Work item –
Only lines that contain the string "meadows" should be returned from the material below.

——

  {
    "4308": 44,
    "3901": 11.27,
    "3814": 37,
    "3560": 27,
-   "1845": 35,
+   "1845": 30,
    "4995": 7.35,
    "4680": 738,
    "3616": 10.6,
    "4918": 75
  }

——

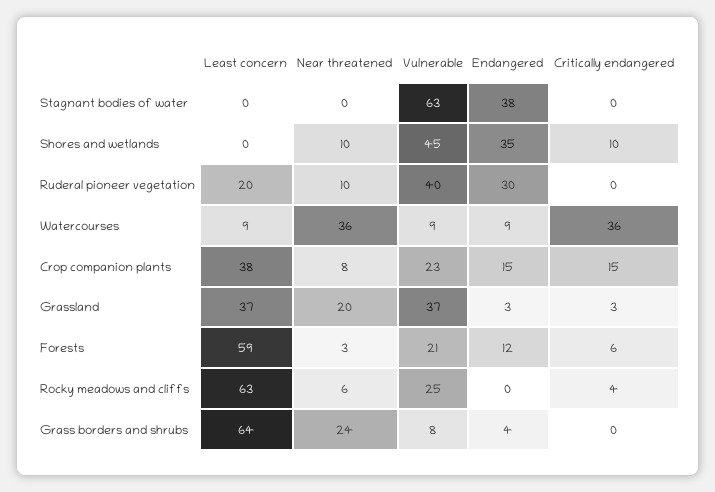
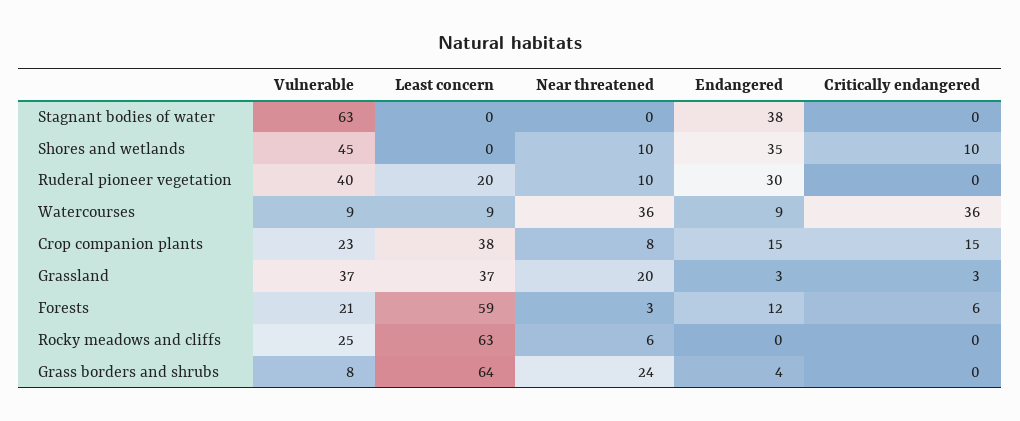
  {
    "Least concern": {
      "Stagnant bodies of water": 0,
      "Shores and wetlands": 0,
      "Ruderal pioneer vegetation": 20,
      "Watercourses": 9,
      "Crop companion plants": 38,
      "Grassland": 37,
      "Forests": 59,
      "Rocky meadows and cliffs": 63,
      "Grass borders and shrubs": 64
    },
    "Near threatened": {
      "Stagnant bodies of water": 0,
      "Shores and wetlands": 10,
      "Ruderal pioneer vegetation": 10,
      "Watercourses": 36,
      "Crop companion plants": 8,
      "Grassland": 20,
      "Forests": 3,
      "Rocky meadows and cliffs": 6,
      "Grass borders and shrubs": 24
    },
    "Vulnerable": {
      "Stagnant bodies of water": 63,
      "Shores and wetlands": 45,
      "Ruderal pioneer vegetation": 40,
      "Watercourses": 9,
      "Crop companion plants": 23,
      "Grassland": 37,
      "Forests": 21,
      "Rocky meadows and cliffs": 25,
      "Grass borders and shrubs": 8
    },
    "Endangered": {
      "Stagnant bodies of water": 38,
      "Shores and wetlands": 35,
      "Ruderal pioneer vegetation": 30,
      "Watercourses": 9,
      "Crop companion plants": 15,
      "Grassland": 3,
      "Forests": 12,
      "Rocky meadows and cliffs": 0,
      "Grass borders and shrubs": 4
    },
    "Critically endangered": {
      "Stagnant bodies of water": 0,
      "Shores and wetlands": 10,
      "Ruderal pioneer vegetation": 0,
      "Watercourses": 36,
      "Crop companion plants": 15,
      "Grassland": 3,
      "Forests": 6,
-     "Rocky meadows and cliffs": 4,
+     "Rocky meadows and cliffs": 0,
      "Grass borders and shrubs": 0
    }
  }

——

Output –
      "Rocky meadows and cliffs": 63,
      "Rocky meadows and cliffs": 6,
      "Rocky meadows and cliffs": 25,
      "Rocky meadows and cliffs": 0,
-     "Rocky meadows and cliffs": 4,
+     "Rocky meadows and cliffs": 0,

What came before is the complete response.